Work sites are another place where opioid addiction has become a reality, she continued.

“Think of construction, think of people with very physical jobs," she said. "They’ve been injured, they can no longer access their prescriptions, they transition to street drugs. The disease of opioid use disorder isn’t about a party.”

 

While Narcan can revive someone who’s passed out from an overdose, it won’t harm someone who is not addicted to opioids or takes it accidentally, such as a curious kid. Indeed, Moore said she herself takes Narcan when training people how to use it.

 

“It doesn’t do anything but taste terrible,” she laughed, describing the aftereffect of the nasal drip. “If you give it to the wrong person, you’re not going to hurt them.”

Orchard Park Presbyterian’s Faith Community Nurse Sherry Pomeroy said even though the drug is intended to revive heroin and opioid addicts, there has been no opposition to posting the Narcan wall units in the church facility, even where little kids congregate. One reason: education.

 

“So many folks thought this was an urban city problem,” said Pomeroy, who has led efforts at the church since 2015 to teach members about the risks of opioid painkillers, the potential for addiction and the need to destigmatize the disease. 
In 2016, about 40 people attended the church’s first Narcan training, though she said no one has used Narcan provided at the church to recover from an overdose.

“The people who come here are used to us doing these things," she said. "I think that’s one reason there isn’t pushback.

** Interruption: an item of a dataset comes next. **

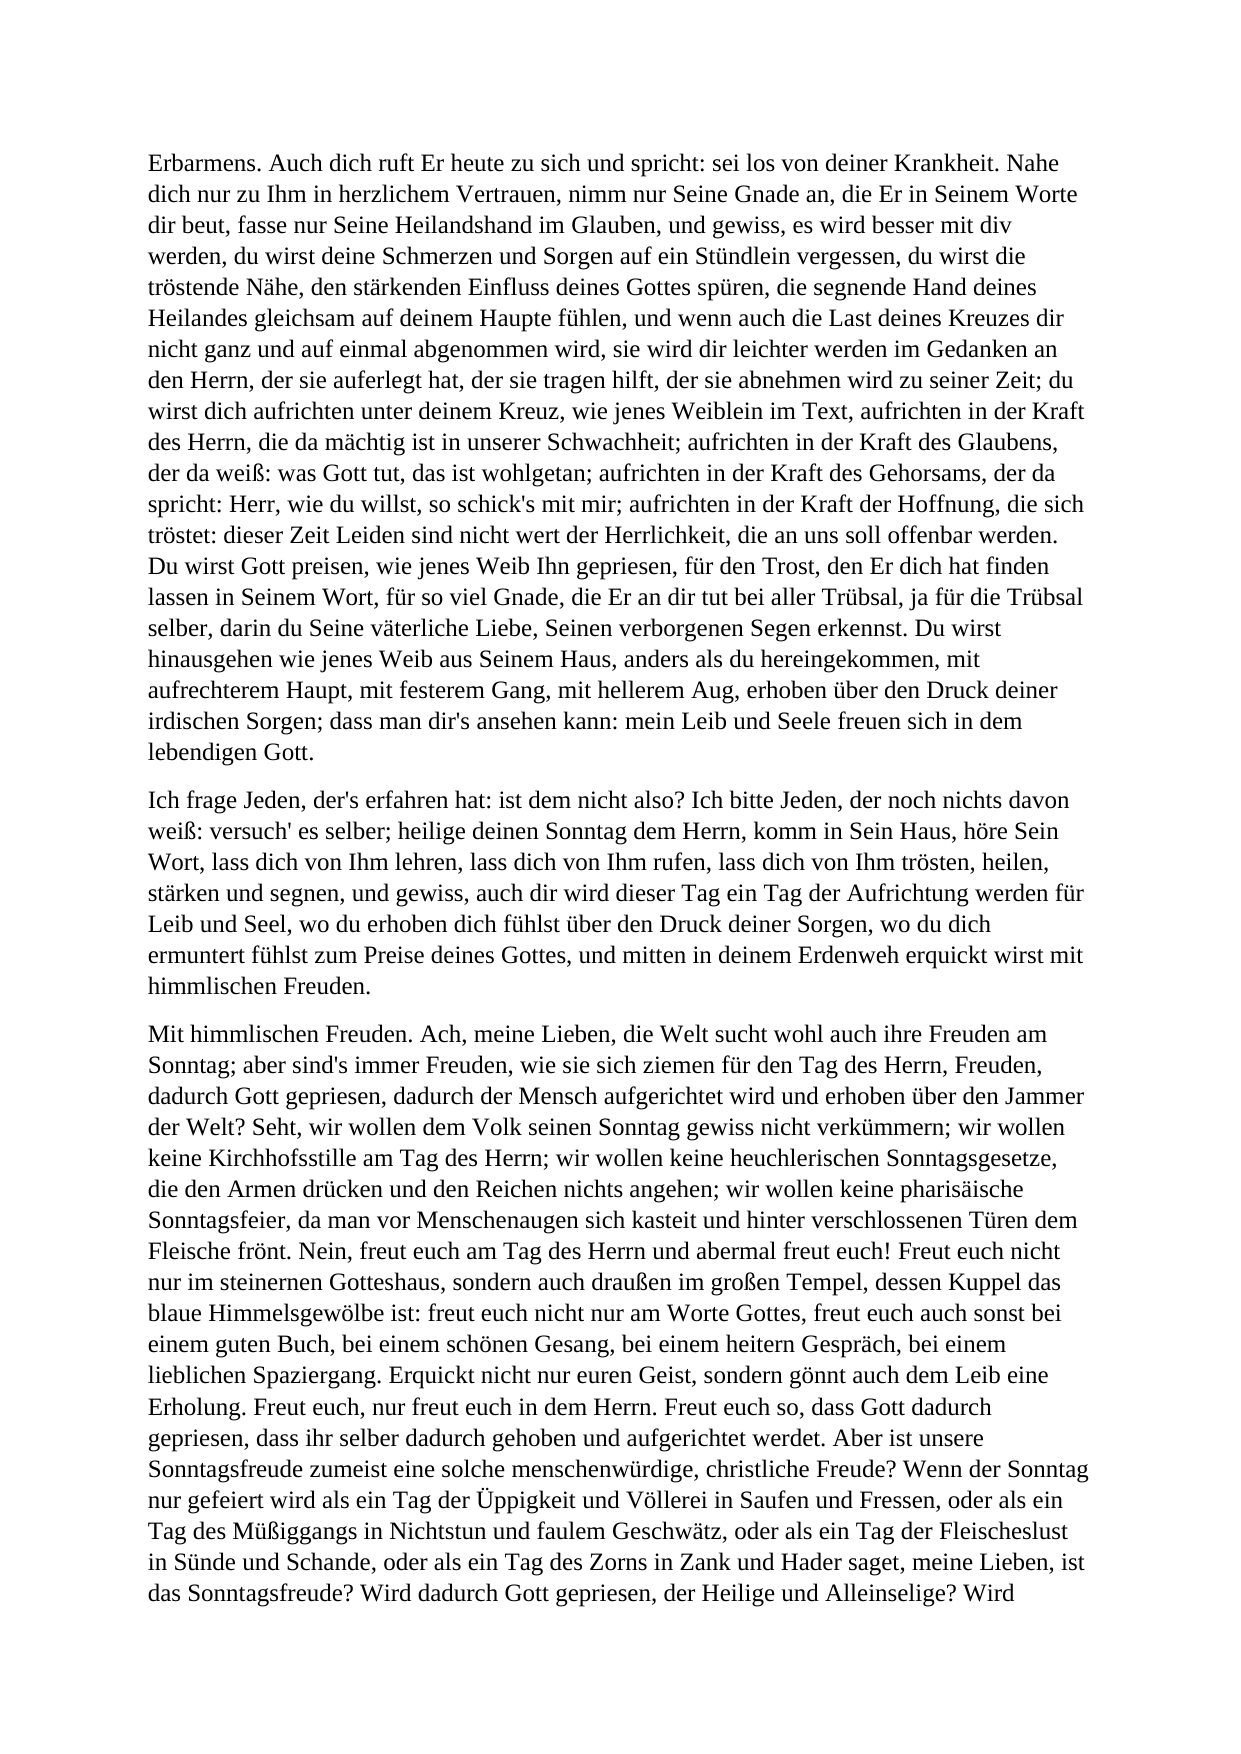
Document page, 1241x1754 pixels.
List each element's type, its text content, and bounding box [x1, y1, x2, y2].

It’s not like, all of a sudden a Narcan box; we’ve done all this education.”

Ultimately, said Moore, the county’s Narcan wall box distribution effort is intended to familiarize people with Narcan and the opportunity for treatment. 

“Part of what it’s doing is normalizing the disease process – the same thing as with an AED," Moore said. "When [AED’s] first came out, nobody knew what they were; we were all afraid. Today they’re very common.They understand it’s a life-saving mechanism and that’s the same thing we’ve been working on with Narcan.”

 

There are around 100 wall units still available for establishments that request them. The Erie County Health Department hopes to attract additional funding for more of them.

“So just getting the accessibility out there, getting people a chance for treatment,” said Moore. “If people aren’t alive, they don’t get a chance. It’s really that simple.”